Work item
The response must consist of the lines below from the one with "M337,0C352,49 370,89 414,121C425,129" through the one with "M686,950L716,959", exactly as they appear and with both ends kept.

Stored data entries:

....................

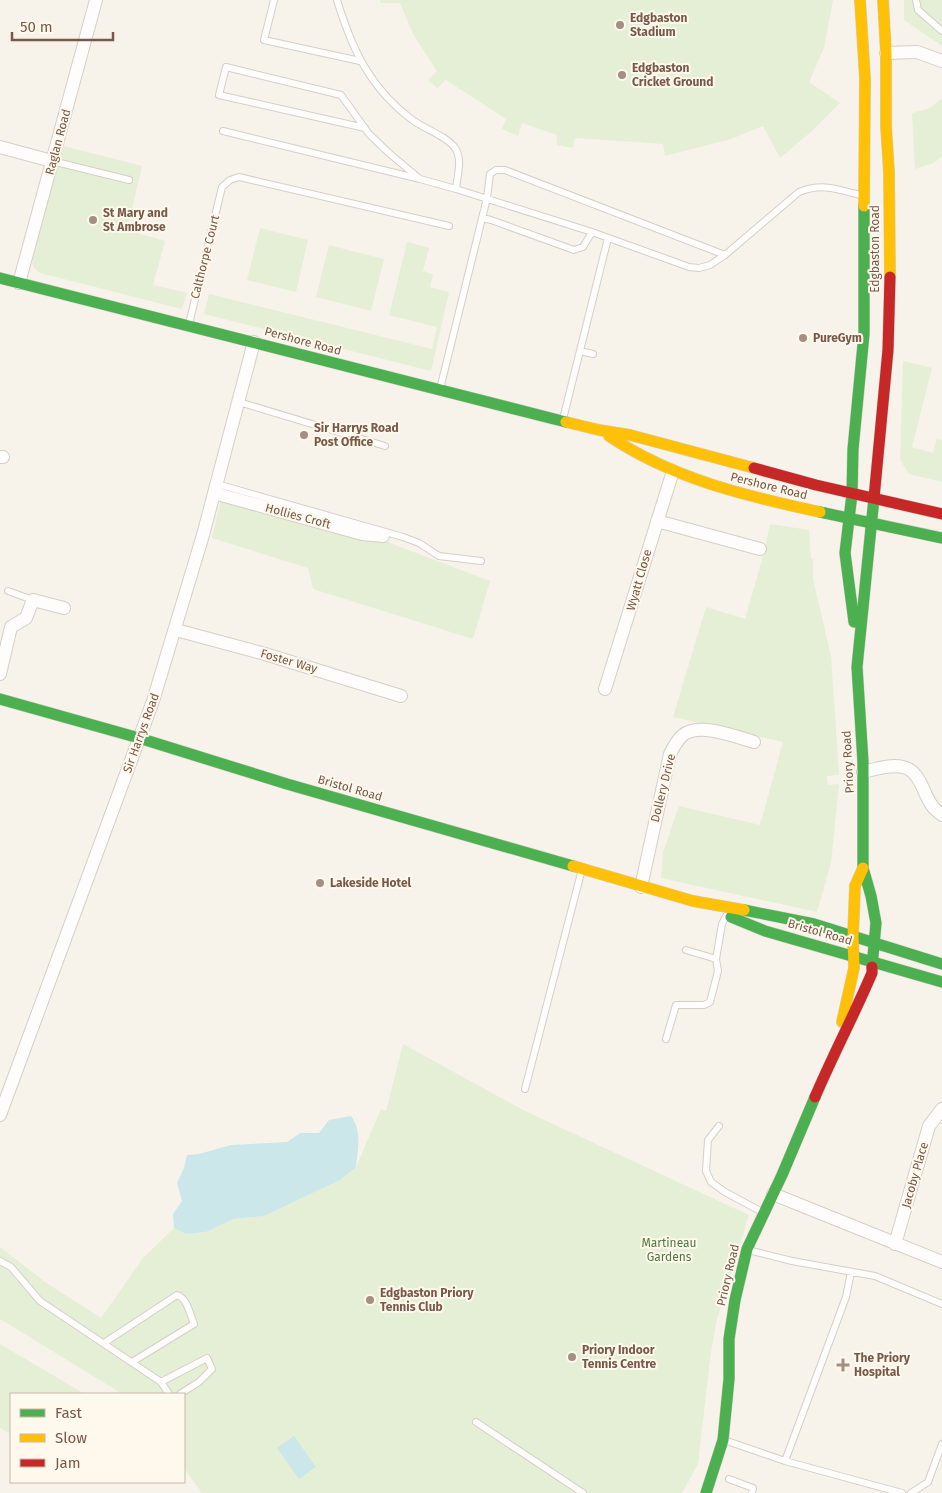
<svg xmlns="http://www.w3.org/2000/svg" width="942" height="1493" viewBox="0 0 942 1493" font-family="'Fira Sans',sans-serif">
<style>
.green{fill:#e4efd5}
.water{fill:#cbe7e9}
.lines{fill:none;stroke-linecap:round;stroke-linejoin:round}
.lane-casing{stroke:#d6cec8;stroke-width:8}
.street-casing{stroke:#d6cec8;stroke-width:14}
.fast-casing{stroke:#d7cec8;stroke-width:12}
.slow-casing{stroke:#d7cec8;stroke-width:12}
.jam-casing{stroke:#d7cec8;stroke-width:12}
.lane{stroke:#fefdfc;stroke-width:6}
.street{stroke:#fefdfc;stroke-width:12}
.fast{stroke:#4caf50;stroke-width:11}
.slow{stroke:#ffc107;stroke-width:11}
.jam{stroke:#c62828;stroke-width:11}
.poi-dot{fill:#a48f82;stroke:#fff8ec;stroke-width:2}
.labels{text-anchor:middle;stroke-width:4;stroke-linejoin:round;paint-order:stroke}
.poi-label{font-size:12px;font-weight:bold;fill:#785949;stroke:#fff8ec;text-anchor:start}
.street-label{font-size:12px;fill:#785949;stroke:#fff8ec}
.park-label{font-size:12px;fill:#4f793d;stroke:#fff8ec}
</style>
<rect width="100%" height="100%" fill="#f7f3eb"/>
<path class="green" d="M380,0H833L824,48L809,82L840,103L811,132L780,158L763,126L731,139L665,156L663,144L575,138L573,148L557,145V135L522,123L518,136L502,129L506,119L446,80L437,88L428,80L437,71L413,34L400,3H381Z
M904,0H942V46L904,20Z
M942,98V156L934,163L915,169L912,113L930,108Z
M63,146L142,166L127,230L165,241L153,285L187,293L182,309L40,273C33,268 31,265 33,257Z
M260,228L308,240L296,292L247,280Z
M407,242L429,248L423,271L433,274L430,287L449,292L431,371L204,314L209,294L432,349L437,327L389,315Z
M329,245L384,259L371,311L316,297Z
M903,361L932,368L912,447L933,453L937,439L942,440V482L909,474L900,460Z
M222,495L382,540L490,581L473,639L313,589L308,568L212,538Z
M770,524L809,530L811,558L813,559V579L831,656L839,775L827,776L828,785L839,784L831,863L817,912L661,878L663,852L679,806L760,825L783,742L673,717L706,607L745,619L764,553Z
M403,1044L525,1111L749,1215L716,1323L710,1359L698,1464L682,1493H202L184,1468V1394H120L116,1390L0,1319V1247L45,1282L101,1318L143,1258L174,1228L186,1234L206,1232L233,1219L264,1216L340,1180L356,1167L381,1109L386,1111Z
M0,1344L85,1394H11V1434L0,1428Z"/>
<path class="water" d="M351,1116C362,1131 358,1148 356,1167L340,1180L264,1216L233,1219L206,1232L186,1234L174,1228L173,1214L182,1201L177,1183L184,1168L187,1155L199,1154L231,1145L287,1142L300,1133H319L329,1120Z
M294,1436L316,1467L299,1479L277,1448Z"/>
<g class="lines">
<g class="lane-casing">
<path id="lane" d="M274,0L264,40L360,61
M337,0C352,49 370,89 414,121C425,129 448,137 455,148C463,159 457,177 456,189L592,232L689,267L699,268L710,265L725,255L799,192C824,182 839,190 864,196
M916,0L918,10L942,31
M365,128L219,95L226,67L341,95L369,134L390,154L420,179
M223,131L420,179L456,189
M52,161L129,180
M482,218L491,220L574,250L583,247L592,232
M189,324L222,187L230,180L239,177L449,226
M580,351L593,354
M440,389L487,198L490,174L496,170H505L725,255
M239,402L385,446
M563,419L608,238
M217,484L403,537L419,543L439,556L481,561
M8,591L33,600
M686,950L716,959
M666,1039L676,1005H704L710,1002L718,971L716,959L722,924L726,916
M525,1089L581,873
M719,1126L708,1140L706,1171L711,1182L725,1192L762,1212
M748,1250L792,1261L875,1276L942,1304
M0,1261L11,1267L40,1301L161,1382L169,1394
M104,1343L177,1295C187,1298 190,1314 194,1324L132,1362
M161,1382L207,1358L212,1369L199,1382L180,1394
M476,1422L583,1493
M724,1440L785,1461L902,1493
M785,1461L846,1297L851,1272
M729,1479L753,1488L752,1493
M911,1493L928,1482L942,1444"/>
</g>
<g class="street-casing">
<path id="street" d="M886,53L917,52L942,61
M0,147L52,161
M19,283L96,0
M0,457H3
M214,493L362,534L383,536
M657,521L760,549
M176,630L265,654L401,696
M0,674L11,627L26,618L33,600L64,608
M605,689L673,471
M863,772C875,769 891,764 903,767C921,771 923,795 933,807C935,810 939,812 942,815
M641,887L670,754C673,748 677,740 683,735C699,722 737,737 754,742
M0,1115L153,701L203,535L254,342
M773,1194L942,1262
M895,1244L929,1126L942,1109"/>
</g>
<g class="fast-casing">
<path id="fast" d="M0,278L566,422
M820,512L942,538
M854,622L845,553L852,494L853,449L864,334V206
M0,699L139,738L287,784L573,866
M744,910L814,924L942,964
M731,917L765,931L942,982
M872,967L876,923L871,896L863,868V762L857,667L874,498
M706,1493L723,1440L729,1379V1339L735,1300L747,1249L782,1175L815,1097"/>
</g>
<g class="slow-casing">
<path id="slow" d="M860,0L865,78L864,206
M883,0L886,53V126L889,172L890,277
M566,422L599,430L630,435L754,468
M609,436C673,479 746,496 820,512
M573,866L693,901L744,910
M842,1022L854,968L853,937L855,886L863,868"/>
</g>
<g class="jam-casing">
<path id="jam" d="M754,468L816,485L942,514
M874,498L888,350L890,277
M815,1097C833,1055 854,1015 872,973V967"/>
</g>
<use href="#lane" class="lane"/>
<use href="#street" class="street"/>
<use href="#fast" class="fast"/>
<use href="#slow" class="slow"/>
<use href="#jam" class="jam"/>
</g>
<g class="poi-dot">
<circle cx="620" cy="25" r="5"/>
<circle cx="622" cy="75" r="5"/>
<circle cx="93" cy="220" r="5"/>
<circle cx="803" cy="338" r="5"/>
<circle cx="304" cy="435" r="5"/>
<circle cx="320" cy="883" r="5"/>
<circle cx="370" cy="1300" r="5"/>
<circle cx="572" cy="1357" r="5"/>
<path d="M840.5 1357.5h5v5h5v5h-5v5h-5v-5h-5v-5h5z"/>
</g>
<g class="labels">
<g class="poi-label">
<text x="630" y="22">Edgbaston<tspan x="630" dy="14">Stadium</tspan></text>
<text x="632" y="72">Edgbaston<tspan x="632" dy="14">Cricket Ground</tspan></text>
<text x="103" y="217">St Mary and<tspan x="103" dy="14">St Ambrose</tspan></text>
<text x="813" y="342">PureGym</text>
<text x="314" y="432">Sir Harrys Road<tspan x="314" dy="14">Post Office</tspan></text>
<text x="330" y="887">Lakeside Hotel</text>
<text x="380" y="1297">Edgbaston Priory<tspan x="380" dy="14">Tennis Club</tspan></text>
<text x="582" y="1354">Priory Indoor<tspan x="582" dy="14">Tennis Centre</tspan></text>
<text x="854" y="1362">The Priory<tspan x="854" dy="14">Hospital</tspan></text>
</g>
<g class="street-label">
<text transform="translate(58 142) rotate(-75)" y="4">Raglan Road</text>
<text transform="translate(875 249) rotate(-90)" y="4">Edgbaston Road</text>
<text transform="translate(205 257) rotate(-76)" y="4">Calthorpe Court</text>
<text transform="translate(303 341) rotate(15)" y="4">Pershore Road</text>
<text transform="translate(769 486) rotate(14)" y="4">Pershore Road</text>
<text transform="translate(298 516) rotate(15)" y="4">Hollies Croft</text>
<text transform="translate(639 580) rotate(-74)" y="4">Wyatt Close</text>
<text transform="translate(289 661) rotate(16)" y="4">Foster Way</text>
<text transform="translate(141 733) rotate(-70)" y="4">Sir Harrys Road</text>
<text transform="translate(848 762) rotate(-93)" y="4">Priory Road</text>
<text transform="translate(350 788) rotate(16)" y="4">Bristol Road</text>
<text transform="translate(663 788) rotate(-76)" y="4">Dollery Drive</text>
<text transform="translate(820 932) rotate(16)" y="4">Bristol Road</text>
<text transform="translate(915 1175) rotate(-74)" y="4">Jacoby Place</text>
<text transform="translate(728 1275) rotate(-77)" y="4">Priory Road</text>
</g>
<g class="park-label">
<text x="669" y="1247">Martineau<tspan x="669" dy="14">Gardens</tspan></text>
</g>
</g>
<rect x="10" y="1393" width="175" height="90" fill="#fff8ec" stroke="#c9b8ab"/>
<rect x="20" y="1409" width="25" height="8" fill="#4caf50" stroke="#c9b8ab"/>
<text x="55" y="1418" font-size="15" fill="#785949">Fast</text>
<rect x="20" y="1434" width="25" height="8" fill="#ffc107" stroke="#c9b8ab"/>
<text x="55" y="1443" font-size="15" fill="#785949">Slow</text>
<rect x="20" y="1459" width="25" height="8" fill="#c62828" stroke="#c9b8ab"/>
<text x="55" y="1468" font-size="15" fill="#785949">Jam</text>
<path d="M12 32v8h101v-8" fill="none" stroke="#785949" stroke-width="2.5"/>
<text x="20" y="32" font-size="15" fill="#785949" stroke="#fff8ec" stroke-width="4" paint-order="stroke">50 m</text>
</svg>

....................

Exercise solution
M337,0C352,49 370,89 414,121C425,129 448,137 455,148C463,159 457,177 456,189L592,232L689,267L699,268L710,265L725,255L799,192C824,182 839,190 864,196
M916,0L918,10L942,31
M365,128L219,95L226,67L341,95L369,134L390,154L420,179
M223,131L420,179L456,189
M52,161L129,180
M482,218L491,220L574,250L583,247L592,232
M189,324L222,187L230,180L239,177L449,226
M580,351L593,354
M440,389L487,198L490,174L496,170H505L725,255
M239,402L385,446
M563,419L608,238
M217,484L403,537L419,543L439,556L481,561
M8,591L33,600
M686,950L716,959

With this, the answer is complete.